Exercise A
In the carpet-cleaning text, which organization warns against using baking soda in a homemade cleaning solution?
Exercise B
Continue the carpet-cleaning text with the sentences that follow its last one.

Text section
You may struggle to find amyl acetate on its own as it’s restricted in the USA. But it is used in POG removers, which is probably your best chance of finding it.

Always do a trial run first on a small section of carpet. And only use amyl acetate with other dry agents rather than adding water.

Amyl acetate is flammable, so keep away from flames and make sure you’re working in a well-ventilated area. You don’t want to breathe in too many of the vapors, after all.

Avoid Using Baking Soda on Your Carpet

To put it simply, don’t put baking soda in any of your homemade carpet cleaners! It can end up doing more harm than good, and it won’t even remove the stain in the first place.

If you need any more convincing, the Carpet Rug Institute strongly warns against using baking soda in your own cleaning solution. So ignore the suggestions of vinegar and baking soda you see on the internet.

Baking soda is actually a deodorizer and it loves to absorb water, so it makes your carpets sticky. You end up walking more dirt into the carpet than you remove.

Data shown
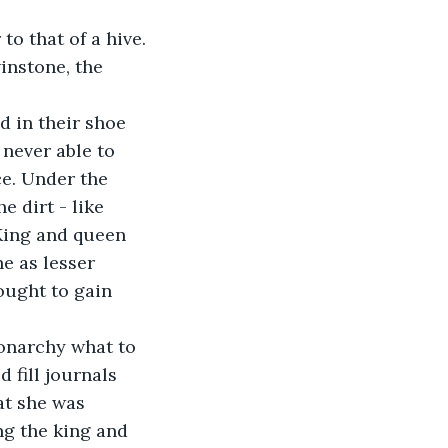
to that of a hive. 
instone, the 
 in their shoe 
 never able to 
e. Under the 
 dirt - like 
 King and queen 
e as lesser 
ought to gain 
monarchy what to 
 fill journals 
at she was 
ng the king and 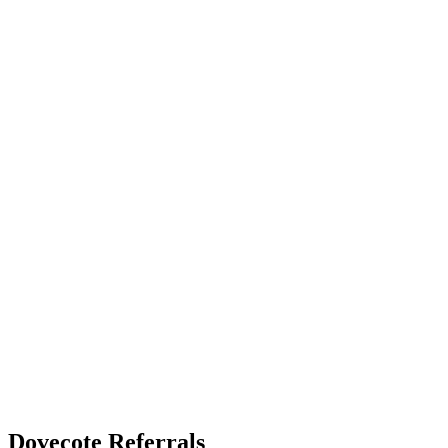
Dovecote Referrals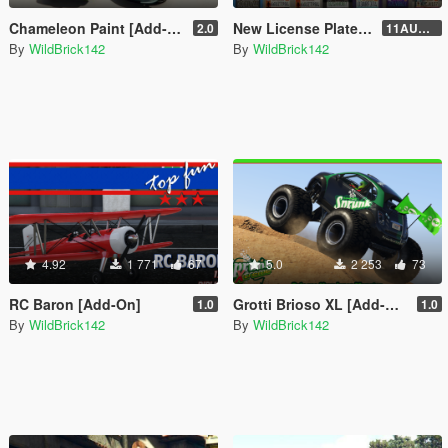
Chameleon Paint [Add-On]
New License Plates [Add-On]
2.0
11AUG222
By
WildBrick142
By
WildBrick142
4.92
1 771
67
5.0
2 253
73
RC Baron [Add-On]
Grotti Brioso XL [Add-On]
1.0
1.0
By
WildBrick142
By
WildBrick142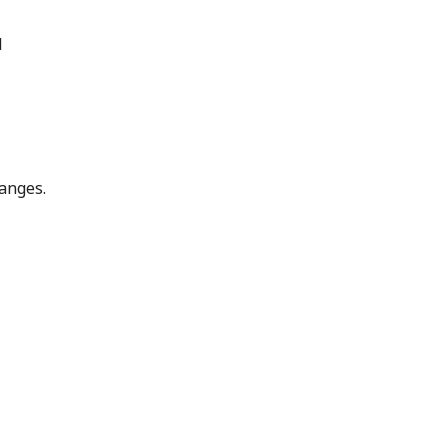
l
anges.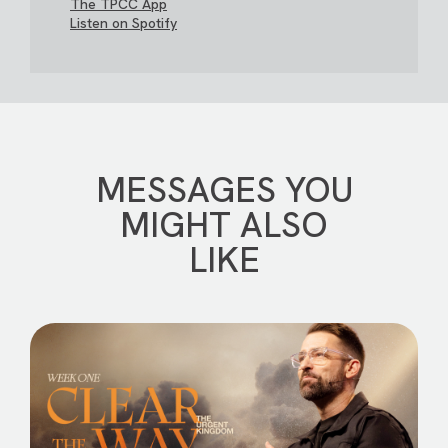
The TPCC App
Listen on Spotify
MESSAGES YOU
MIGHT ALSO
LIKE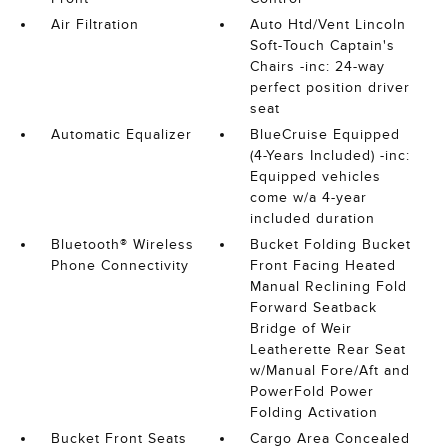
Air Filtration
Auto Htd/Vent Lincoln
Soft-Touch Captain's
Chairs -inc: 24-way
perfect position driver
seat
Automatic Equalizer
BlueCruise Equipped
(4-Years Included) -inc:
Equipped vehicles
come w/a 4-year
included duration
Bluetooth® Wireless
Bucket Folding Bucket
Phone Connectivity
Front Facing Heated
Manual Reclining Fold
Forward Seatback
Bridge of Weir
Leatherette Rear Seat
w/Manual Fore/Aft and
PowerFold Power
Folding Activation
Bucket Front Seats
Cargo Area Concealed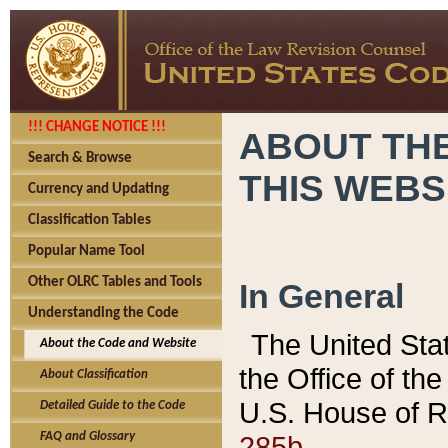
!!! CHANGE NOTICE !!!
ABOUT THE
Search & Browse
THIS WEBS
Currency and Updating
Classification Tables
Popular Name Tool
Other OLRC Tables and Tools
In General
Understanding the Code
The United Sta
About the Code and Website
the Office of t
About Classification
U.S. House of R
Detailed Guide to the Code
285b.
FAQ and Glossary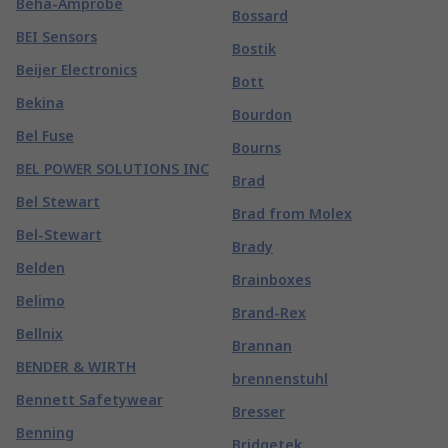
Beha-Amprobe
Bossard
BEI Sensors
Bostik
Beijer Electronics
Bott
Bekina
Bourdon
Bel Fuse
Bourns
BEL POWER SOLUTIONS INC
Brad
Bel Stewart
Brad from Molex
Bel-Stewart
Brady
Belden
Brainboxes
Belimo
Brand-Rex
Bellnix
Brannan
BENDER & WIRTH
brennenstuhl
Bennett Safetywear
Bresser
Benning
Bridgetek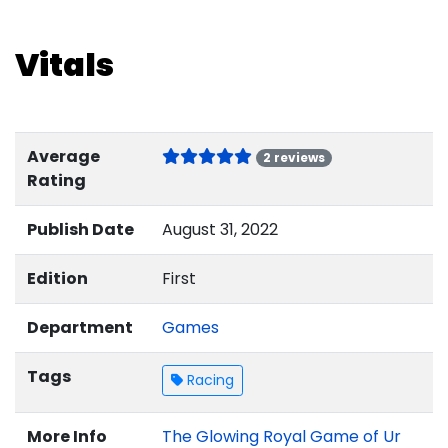
Vitals
Average
2 reviews
Rating
Publish Date
August 31, 2022
Edition
First
Department
Games
Tags
Racing
More Info
The Glowing Royal Game of Ur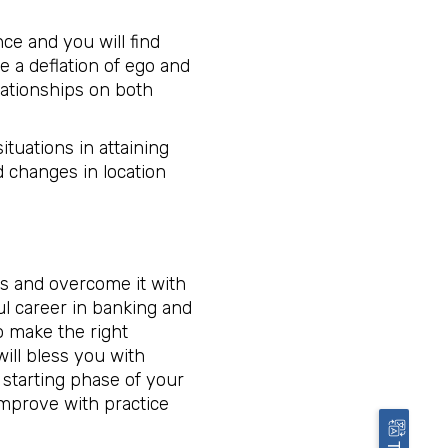
nce and you will find
e a deflation of ego and
lationships on both
ituations in attaining
d changes in location
es and overcome it with
ful career in banking and
o make the right
ill bless you with
 starting phase of your
improve with practice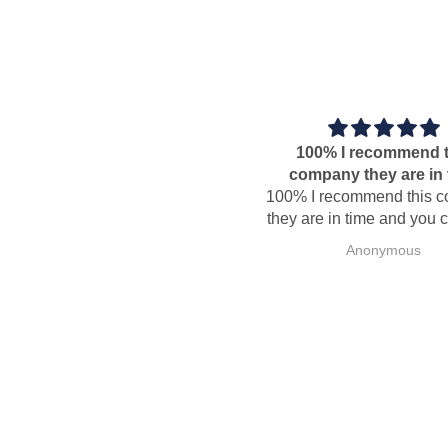
100% I recommend this
company they are in time
100% I recommend this compa
they are in time and you can tru
Anonymous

Response box A
The Carpet Rug Institute.

Response box B
And when it dries, it turns back into a white powder that’s very difficult to get rid of with a vacuum. Besides, it can damage the plastic parts in your carpet vacuum cleaner.

There’s a chance it will leave your carpet looking lighter than it actually is, and it’s a risk leaving baking soda sitting in the fibers.

It absorbs more water over time, which can damage the latex in the backing. It could eventually lead to delamination, so it’s really not worth using baking soda in your homemade carpet cleaners.

The same can be said about salt or borax, as they’re also abrasive cleaners.

So stick to the tried and tested carpet cleaners above to give your carpets the TLC they deserve!